Em paralelo, teve sequência o processo de inovação, passando pelas tecnologias de informação e comunicação e pela “Indústria 4.0”. Uma transformação que já abrange diversas interações sociais, sejam elas de amizade, de compra ou de trabalho. Para Castells (2013), vivemos uma dupla mudança, com a reestruturação global e profunda do capitalismo e o nascimento da sociedade informacional. Sociedade na qual a criação, o tratamento e a transmissão de informação são as principais fontes de poder e onde as redes passam a organizar grande parte da economia, a partir das plataformas digitais.
Há diferentes tipos de plataformas: as da “primeira onda” possibilitaram ao usuário a compra direta com a empresa ou a troca de serviços entre usuários (share economy). Já a segunda geração (gig economy), que nasce nos anos 1990 em meio à generalização da internet e dos smartphones, é composta por empresas muito parecidas com as tradicionais, tendo como objetivo precípuo a maximização do lucro. Acontece que muitas destas plataformas, buscando enganar a sociedade, se autodenominam de compartilhamento e colaboração [3].
Mas o que essa discussão tem a ver com a possibilidade de a classe trabalhadora ter encontrado, ou não, o paraíso 4? O fato é que o trabalho mediado por plataformas digitais tem sido propalado como o ápice da liberdade e do ganho fácil para o trabalhador: “Torne-se um entregador parceiro da Deliveroo e consiga uma renda rápida e significativa com um tempo flexível!”. “Dirija com a Uber: sem horários, sem patrão, sem limites!”.

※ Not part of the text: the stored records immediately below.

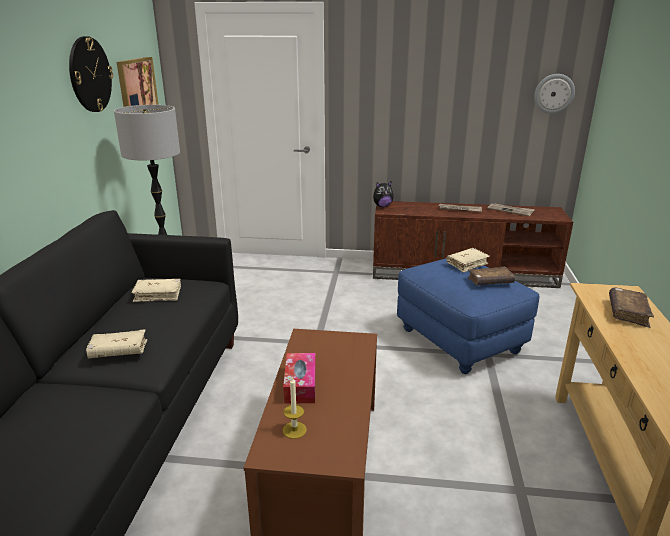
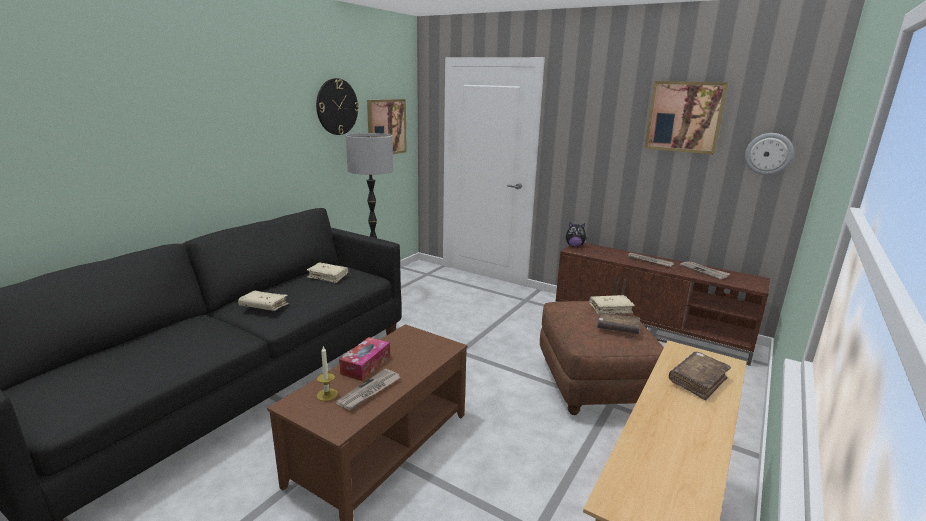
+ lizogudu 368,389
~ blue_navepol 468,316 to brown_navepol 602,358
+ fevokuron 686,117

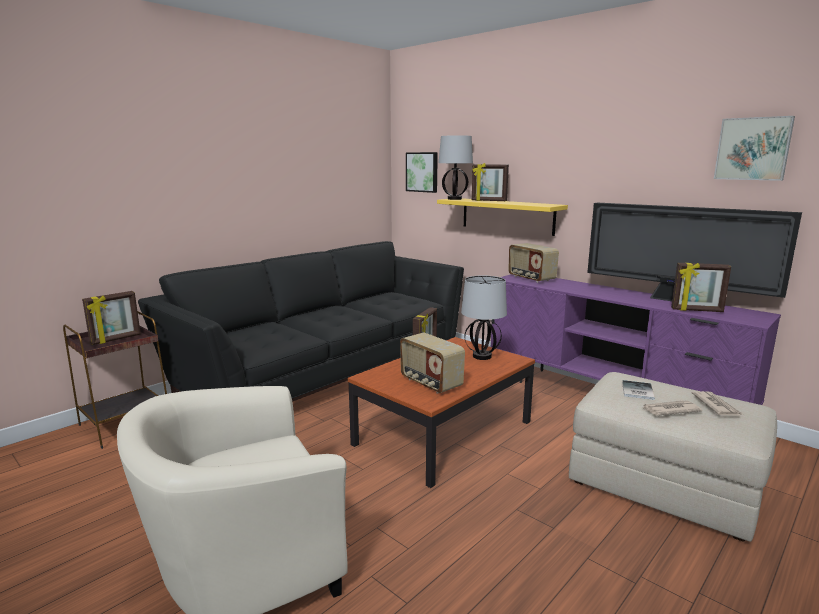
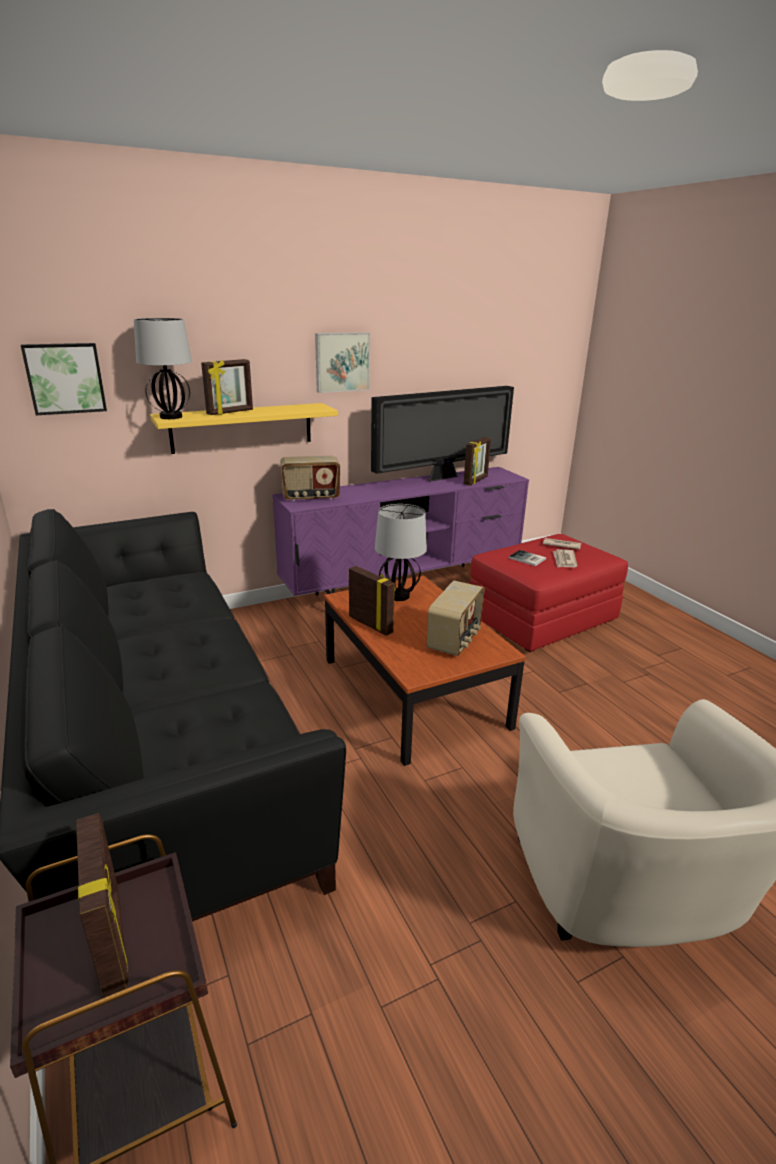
~ fevokuron 754,148 to 342,362
~ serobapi 432,363 = 456,618 45 degrees counterclockwise
~ beige_navepol 673,457 to red_navepol 549,593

Como essas plataformas conseguiram crescer tanto e em tão pouco tempo? Pensemos o caso do Brasil, em sua situação de crise econômica, pós reforma trabalhista de 2017, com altas taxas de desemprego e de trabalho informal. De acordo com a Pesquisa Nacional por Amostra de Domicílios Contínua (PNAD Contínua), do Instituto Brasileiro de Geografia e Estatística (IBGE), 3,6 milhões de brasileiros estavam trabalhando, em 2018, como motoristas de aplicativos, taxistas ou cobradores de ônibus, aumento de 29,2% em relação a 2017! O total de pessoas trabalhando em local designado pelo empregador, patrão ou freguês – grupo que inclui os entregadores em geral – também registrou a maior alta, desde 2012. Eram 10,1 milhões de trabalhadores em 2018.
Ocorre que as plataformas digitais se aproveitaram de uma conjunção de fatores, em sua maioria negativos para a classe trabalhadora. Primeiramente, a própria disponibilidade de tecnologia, que possibilita, para além das facilidades de consumo, o controle do trabalho e dos trabalhadores à distância. Além disso, as opções políticas neoliberais, que desvalorizam a legislação e a negociação coletiva, vêm sendo disseminadas desde os anos 1990. Por sua vez, tais opções políticas, inaptas a responder de forma adequada às crises econômicas, têm contribuído para o crescimento do desemprego e a precarização do trabalho. Pior, elas têm resultado no aprofundamento e criação de novas formas precárias de emprego, por meio de reformas trabalhistas.
Isso tudo num cenário de globalização e abundância de capital de risco, advindo do processo de financeirização da economia, afastado da lógica dos investimentos de longo prazo, e que passa a ser direcionado para as plataformas. Como resultado, num ambiente tão desfavorável aos trabalhadores e à regulação pública, o discurso propositivo das vantagens do empreendedorismo, da empregabilidade e da meritocracia ganha força, juntamente com aquele que iguala flexibilidade a autonomia e liberdade.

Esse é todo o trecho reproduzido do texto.